▶ TASK ITEM: Arrange the item lines from the first one through the line containing "infrastructure for waste and flood management" as a numbered list, leaving out any blank lines. Include only the lines in that stretch.

########################################

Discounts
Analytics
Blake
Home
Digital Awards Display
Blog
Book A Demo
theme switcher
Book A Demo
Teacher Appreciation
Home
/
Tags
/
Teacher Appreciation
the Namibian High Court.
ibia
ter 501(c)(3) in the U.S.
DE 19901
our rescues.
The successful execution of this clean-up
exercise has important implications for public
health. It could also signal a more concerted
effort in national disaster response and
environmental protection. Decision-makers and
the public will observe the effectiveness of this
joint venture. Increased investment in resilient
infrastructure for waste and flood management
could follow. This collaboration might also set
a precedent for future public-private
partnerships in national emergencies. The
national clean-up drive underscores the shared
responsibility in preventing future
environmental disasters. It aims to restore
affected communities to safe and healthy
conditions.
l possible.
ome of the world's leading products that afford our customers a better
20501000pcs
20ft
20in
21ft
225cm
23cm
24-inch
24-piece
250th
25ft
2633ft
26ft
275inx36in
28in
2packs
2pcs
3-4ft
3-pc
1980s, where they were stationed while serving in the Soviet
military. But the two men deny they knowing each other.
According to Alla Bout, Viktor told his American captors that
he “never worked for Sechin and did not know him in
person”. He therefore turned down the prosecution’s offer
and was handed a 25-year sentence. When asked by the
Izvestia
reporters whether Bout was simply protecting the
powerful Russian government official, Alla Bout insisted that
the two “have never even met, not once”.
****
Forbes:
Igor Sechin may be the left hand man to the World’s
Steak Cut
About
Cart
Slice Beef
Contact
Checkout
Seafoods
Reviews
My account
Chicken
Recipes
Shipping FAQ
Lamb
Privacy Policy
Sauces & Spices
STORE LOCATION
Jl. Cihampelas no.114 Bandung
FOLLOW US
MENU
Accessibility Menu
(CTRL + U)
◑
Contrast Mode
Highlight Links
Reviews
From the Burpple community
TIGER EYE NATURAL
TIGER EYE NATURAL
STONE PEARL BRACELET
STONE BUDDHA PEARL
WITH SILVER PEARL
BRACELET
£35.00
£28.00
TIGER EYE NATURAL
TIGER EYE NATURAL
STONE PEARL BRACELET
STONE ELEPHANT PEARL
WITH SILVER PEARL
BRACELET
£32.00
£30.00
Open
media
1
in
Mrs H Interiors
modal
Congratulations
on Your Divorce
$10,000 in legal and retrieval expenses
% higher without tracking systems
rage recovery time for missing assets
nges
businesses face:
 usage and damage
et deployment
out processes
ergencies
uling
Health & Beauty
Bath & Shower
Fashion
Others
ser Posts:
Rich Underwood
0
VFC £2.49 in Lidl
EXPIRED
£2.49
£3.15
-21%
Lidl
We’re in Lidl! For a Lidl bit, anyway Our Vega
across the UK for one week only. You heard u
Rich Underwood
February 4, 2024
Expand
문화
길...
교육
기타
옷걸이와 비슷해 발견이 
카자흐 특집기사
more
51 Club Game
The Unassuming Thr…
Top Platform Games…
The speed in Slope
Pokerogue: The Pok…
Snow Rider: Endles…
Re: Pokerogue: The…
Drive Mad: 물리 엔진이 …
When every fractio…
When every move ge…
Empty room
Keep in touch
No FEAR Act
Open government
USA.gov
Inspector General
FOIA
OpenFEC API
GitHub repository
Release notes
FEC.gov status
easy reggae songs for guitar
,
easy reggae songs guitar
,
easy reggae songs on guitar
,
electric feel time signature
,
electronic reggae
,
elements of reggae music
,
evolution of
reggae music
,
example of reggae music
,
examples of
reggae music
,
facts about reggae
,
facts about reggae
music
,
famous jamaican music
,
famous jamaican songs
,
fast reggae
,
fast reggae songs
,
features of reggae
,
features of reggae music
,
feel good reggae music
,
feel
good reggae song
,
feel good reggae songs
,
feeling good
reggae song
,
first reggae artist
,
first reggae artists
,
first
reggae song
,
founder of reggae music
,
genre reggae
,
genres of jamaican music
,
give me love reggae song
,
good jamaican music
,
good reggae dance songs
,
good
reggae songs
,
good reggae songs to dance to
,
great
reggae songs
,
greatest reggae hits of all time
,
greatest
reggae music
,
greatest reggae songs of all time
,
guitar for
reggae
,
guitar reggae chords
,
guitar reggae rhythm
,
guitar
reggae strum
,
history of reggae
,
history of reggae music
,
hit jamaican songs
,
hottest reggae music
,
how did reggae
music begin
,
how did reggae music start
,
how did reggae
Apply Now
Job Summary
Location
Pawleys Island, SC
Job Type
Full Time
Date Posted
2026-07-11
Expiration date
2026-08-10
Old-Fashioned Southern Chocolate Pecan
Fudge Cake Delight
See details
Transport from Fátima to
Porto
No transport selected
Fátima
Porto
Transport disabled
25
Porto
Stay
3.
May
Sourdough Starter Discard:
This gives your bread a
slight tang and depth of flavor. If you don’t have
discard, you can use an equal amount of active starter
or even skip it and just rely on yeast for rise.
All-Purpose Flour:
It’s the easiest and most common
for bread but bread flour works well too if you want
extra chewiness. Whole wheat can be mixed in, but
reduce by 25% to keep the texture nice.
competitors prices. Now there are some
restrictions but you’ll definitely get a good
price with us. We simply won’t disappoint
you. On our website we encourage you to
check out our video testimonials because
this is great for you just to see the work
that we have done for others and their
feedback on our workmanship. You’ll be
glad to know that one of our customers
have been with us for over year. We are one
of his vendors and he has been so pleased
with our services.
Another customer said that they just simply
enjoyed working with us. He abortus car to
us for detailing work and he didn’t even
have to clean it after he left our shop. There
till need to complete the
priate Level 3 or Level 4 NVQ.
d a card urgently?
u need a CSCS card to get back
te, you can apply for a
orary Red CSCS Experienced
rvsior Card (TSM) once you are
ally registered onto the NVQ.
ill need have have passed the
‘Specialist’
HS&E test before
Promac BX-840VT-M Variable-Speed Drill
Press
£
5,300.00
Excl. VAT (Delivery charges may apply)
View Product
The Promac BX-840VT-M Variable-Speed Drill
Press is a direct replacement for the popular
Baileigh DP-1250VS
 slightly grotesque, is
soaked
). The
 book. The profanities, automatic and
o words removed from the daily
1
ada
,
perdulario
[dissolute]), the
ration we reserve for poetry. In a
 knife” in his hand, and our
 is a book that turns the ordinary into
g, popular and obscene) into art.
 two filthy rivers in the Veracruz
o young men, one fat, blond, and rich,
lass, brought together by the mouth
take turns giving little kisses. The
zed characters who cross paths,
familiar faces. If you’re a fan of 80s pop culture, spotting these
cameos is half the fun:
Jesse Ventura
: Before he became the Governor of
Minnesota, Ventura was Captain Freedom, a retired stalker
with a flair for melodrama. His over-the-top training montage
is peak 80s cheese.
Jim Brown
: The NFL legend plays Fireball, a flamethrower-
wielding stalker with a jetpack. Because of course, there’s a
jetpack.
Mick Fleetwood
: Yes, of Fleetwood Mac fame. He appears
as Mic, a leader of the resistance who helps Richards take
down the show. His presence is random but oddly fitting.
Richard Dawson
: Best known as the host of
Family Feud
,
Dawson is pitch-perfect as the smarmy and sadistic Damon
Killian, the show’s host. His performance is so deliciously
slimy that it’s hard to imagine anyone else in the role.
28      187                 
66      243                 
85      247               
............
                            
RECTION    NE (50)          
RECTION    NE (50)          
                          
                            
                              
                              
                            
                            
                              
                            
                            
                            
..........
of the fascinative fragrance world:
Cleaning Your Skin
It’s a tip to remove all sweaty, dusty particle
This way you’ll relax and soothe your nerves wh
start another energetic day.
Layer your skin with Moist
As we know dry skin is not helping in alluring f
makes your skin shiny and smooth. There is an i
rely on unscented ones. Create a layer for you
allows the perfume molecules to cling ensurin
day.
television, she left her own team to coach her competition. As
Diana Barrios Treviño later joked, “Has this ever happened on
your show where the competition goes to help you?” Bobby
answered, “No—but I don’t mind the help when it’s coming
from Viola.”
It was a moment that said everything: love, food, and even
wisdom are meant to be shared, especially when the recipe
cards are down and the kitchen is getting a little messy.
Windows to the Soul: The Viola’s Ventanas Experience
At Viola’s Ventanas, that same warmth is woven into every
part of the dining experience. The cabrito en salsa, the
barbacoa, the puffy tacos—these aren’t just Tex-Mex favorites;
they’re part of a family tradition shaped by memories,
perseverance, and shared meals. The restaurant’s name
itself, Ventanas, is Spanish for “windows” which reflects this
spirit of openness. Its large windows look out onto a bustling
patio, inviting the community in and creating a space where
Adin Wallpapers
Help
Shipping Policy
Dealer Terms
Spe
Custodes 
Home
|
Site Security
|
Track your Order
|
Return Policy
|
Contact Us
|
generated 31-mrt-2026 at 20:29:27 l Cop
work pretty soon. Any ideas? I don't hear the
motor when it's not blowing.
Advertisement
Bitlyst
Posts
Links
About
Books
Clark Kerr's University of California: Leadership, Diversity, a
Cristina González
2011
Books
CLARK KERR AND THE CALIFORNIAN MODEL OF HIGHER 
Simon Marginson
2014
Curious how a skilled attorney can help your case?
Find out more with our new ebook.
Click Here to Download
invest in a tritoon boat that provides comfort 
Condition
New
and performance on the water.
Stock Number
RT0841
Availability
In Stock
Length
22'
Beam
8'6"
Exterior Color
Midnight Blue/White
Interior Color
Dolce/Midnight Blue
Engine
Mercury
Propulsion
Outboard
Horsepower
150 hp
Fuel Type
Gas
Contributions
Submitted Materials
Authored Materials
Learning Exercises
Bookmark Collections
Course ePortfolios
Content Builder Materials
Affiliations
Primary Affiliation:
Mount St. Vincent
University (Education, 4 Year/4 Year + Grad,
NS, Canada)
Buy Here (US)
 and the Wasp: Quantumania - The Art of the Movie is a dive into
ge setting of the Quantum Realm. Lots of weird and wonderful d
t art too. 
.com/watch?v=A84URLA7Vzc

########################################

▶ WRITTEN SOLUTION:
1. Discounts
2. Analytics
3. Blake
4. Home
5. Digital Awards Display
6. Blog
7. Book A Demo
8. theme switcher
9. Book A Demo
10. Teacher Appreciation
11. Home
12. /
13. Tags
14. /
15. Teacher Appreciation
16. the Namibian High Court.
17. ibia
18. ter 501(c)(3) in the U.S.
19. DE 19901
20. our rescues.
21. The successful execution of this clean-up
22. exercise has important implications for public
23. health. It could also signal a more concerted
24. effort in national disaster response and
25. environmental protection. Decision-makers and
26. the public will observe the effectiveness of this
27. joint venture. Increased investment in resilient
28. infrastructure for waste and flood management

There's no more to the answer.